** Text passage follows **
Thursday, December 4, 2014

Never a Dull Moment

Eventful would be an appropriate word to describe our last few days. A few weeks ago I had an overwhelming feeling to ask about court. I asked our worker and he was unsure of the date and I asked the ongoing worker and the date was December 3. I had originally thought court would not occur again until January so this threw me for a loop. I tend to over think things so this sent me into a panic. Our worker encouraged that I attend court since we are nearing the 12 month mark. I talked to Tyler but he was unable to attend due to a conference with school. I was a nervous wreck thinking about attending court by myself so I was unsure if I would attend. I decided that I would and was so thankful that my sister offered to go with me. She kept me so calm and provided great entertainment. Court was scheduled for 10:30 and we arrived around 10. A long day would be putting it nicely. We sat in the waiting area for about 5 hours until we were finally called in. As I entered the court room I was shaking and my heart was racing. I was unsure of what I would hear and I just kept praying for peace. Court was not at all what I expected and I had no idea what twists and turns would occur. Without providing too much information, one of our prayers was answered which we are so thankful for. We are not "home free" yet but things are looking up. I cringe even writing that because it always seems to be 1 step forward, 5 steps back.
I spent a lot of time in prayer before court and have spent a lot of time since. My Grandma always provided the best insight and words of encouragement and times like these I miss her the most. I know she could have calmed me down in an instant and would be praying continuously for us. When I need her the most she always has a way of letting me know she is here. I was scrolling through Pinterest and saw this picture.
I couldn't help but smile when I saw it. When I was little my Grandma gave me a card that had the scripture about the mustard seed and also had a mustard seed attached. She would remind me as I was growing up that all I needed was faith as small as a mustard seed. What an appropriate reminder for this journey we are on.
In the midst of the craziness at court, I received a call that our sweet boy was sick AGAIN! We had just been to the doctor on Monday with ear and eye infections. He has been taking antibiotics and seemed to be on the mend. Wrong! He had vomited and needed to be picked up within the hour. Well I had already waited for over 2 hours at that point and really didn't want to miss the court hearing. Tyler was attending his conference so thankfully he left early to get him. I stayed home with our sweet boy today and enjoyed the extra snuggles. We are praying he is healthy soon!
We spent lots of time playing and reading today. I was so excited to be able to set up his new nativity scene. It was so neat watching him explore and to watch his face the first time it played "Away In A Manger."
He has been giving lots of hugs and kisses recently and kept kissing his puppy tonight. He is the sweetest boy and we continue to pray for God's will to be done in his life. We pray for everyone involved and ask that you continue to pray for the situation. Big decisions will be made in the coming months and we need strength and peace. Our hearts belong to this boy and we are so thankful to be his parents.
** End of Text passage **
** Provided information follows **
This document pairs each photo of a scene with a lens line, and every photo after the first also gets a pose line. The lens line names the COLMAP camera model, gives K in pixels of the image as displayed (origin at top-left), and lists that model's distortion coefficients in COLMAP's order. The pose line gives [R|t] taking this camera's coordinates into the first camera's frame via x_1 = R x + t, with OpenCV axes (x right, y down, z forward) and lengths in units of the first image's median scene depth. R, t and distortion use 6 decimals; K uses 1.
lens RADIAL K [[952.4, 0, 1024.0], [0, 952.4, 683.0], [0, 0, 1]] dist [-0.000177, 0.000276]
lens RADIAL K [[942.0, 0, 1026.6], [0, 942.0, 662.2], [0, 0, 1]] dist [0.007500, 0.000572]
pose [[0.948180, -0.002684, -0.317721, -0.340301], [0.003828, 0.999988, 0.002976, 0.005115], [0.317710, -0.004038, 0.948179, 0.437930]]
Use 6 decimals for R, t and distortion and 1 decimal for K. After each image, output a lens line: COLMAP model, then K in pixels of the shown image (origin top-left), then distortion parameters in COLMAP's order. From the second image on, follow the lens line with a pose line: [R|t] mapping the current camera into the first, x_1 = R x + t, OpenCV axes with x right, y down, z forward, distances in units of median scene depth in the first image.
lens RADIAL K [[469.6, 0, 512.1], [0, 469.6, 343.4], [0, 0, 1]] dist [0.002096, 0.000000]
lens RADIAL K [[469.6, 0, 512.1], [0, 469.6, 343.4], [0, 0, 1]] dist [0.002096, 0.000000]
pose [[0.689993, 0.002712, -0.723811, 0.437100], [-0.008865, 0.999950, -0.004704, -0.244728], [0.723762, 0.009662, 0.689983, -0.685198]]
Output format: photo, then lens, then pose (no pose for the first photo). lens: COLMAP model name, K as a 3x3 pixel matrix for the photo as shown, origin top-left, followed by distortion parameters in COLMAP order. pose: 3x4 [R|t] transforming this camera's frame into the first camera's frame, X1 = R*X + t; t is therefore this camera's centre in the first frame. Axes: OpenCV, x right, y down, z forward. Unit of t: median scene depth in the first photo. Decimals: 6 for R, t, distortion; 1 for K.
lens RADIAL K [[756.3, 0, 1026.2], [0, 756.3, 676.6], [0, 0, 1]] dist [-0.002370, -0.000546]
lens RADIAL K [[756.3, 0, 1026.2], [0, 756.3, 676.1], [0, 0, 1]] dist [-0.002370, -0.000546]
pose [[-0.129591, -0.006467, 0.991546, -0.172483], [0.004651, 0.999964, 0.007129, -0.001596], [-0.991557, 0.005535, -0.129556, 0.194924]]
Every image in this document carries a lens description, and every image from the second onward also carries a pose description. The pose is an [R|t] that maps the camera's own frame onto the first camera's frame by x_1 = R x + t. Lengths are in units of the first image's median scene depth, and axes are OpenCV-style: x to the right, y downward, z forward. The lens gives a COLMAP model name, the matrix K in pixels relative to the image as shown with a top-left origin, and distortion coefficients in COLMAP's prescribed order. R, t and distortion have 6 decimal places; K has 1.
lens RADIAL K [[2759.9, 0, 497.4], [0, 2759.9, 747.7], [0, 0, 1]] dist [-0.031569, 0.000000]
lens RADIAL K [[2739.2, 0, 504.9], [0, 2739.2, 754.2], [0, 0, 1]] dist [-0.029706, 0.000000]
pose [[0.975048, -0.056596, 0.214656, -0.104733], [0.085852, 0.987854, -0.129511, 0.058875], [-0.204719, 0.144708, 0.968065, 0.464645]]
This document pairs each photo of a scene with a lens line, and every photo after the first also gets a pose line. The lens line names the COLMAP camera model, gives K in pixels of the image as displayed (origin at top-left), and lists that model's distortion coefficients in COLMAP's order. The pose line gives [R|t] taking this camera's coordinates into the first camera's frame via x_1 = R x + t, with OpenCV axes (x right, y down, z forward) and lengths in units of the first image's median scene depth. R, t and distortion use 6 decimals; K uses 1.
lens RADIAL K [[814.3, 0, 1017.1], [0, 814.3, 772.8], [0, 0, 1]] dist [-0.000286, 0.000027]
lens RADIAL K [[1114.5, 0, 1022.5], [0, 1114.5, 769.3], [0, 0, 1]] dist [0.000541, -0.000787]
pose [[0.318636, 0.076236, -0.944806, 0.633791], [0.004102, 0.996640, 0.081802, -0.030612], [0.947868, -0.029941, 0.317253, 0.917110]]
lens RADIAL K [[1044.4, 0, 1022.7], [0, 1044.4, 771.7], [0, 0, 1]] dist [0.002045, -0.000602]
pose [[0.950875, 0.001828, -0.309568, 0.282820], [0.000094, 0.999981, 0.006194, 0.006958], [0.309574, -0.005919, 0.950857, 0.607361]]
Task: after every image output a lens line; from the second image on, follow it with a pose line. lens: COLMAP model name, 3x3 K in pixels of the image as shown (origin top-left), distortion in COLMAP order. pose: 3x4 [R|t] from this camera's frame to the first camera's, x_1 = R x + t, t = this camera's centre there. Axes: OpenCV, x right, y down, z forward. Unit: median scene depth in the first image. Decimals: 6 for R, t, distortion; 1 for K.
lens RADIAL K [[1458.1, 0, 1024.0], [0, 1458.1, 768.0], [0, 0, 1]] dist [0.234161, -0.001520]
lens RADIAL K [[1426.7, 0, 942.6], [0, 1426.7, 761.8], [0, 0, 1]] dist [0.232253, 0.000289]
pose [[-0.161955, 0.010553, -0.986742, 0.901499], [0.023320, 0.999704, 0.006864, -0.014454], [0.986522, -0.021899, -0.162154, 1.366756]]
** End of Provided information **
Summarize the blog post above in two sentences.

After learning that court was set for December 3, the writer attended with a sister, waited about five hours to be called in, and came away grateful that one of the family's prayers had been answered, though they are not yet "home free." While waiting, the writer learned that their sick boy had vomited, so Tyler left his conference early to pick him up, and the next day the writer stayed home with him to play, read and set up his new nativity scene, while they continue to pray for strength and peace before big decisions in the coming months.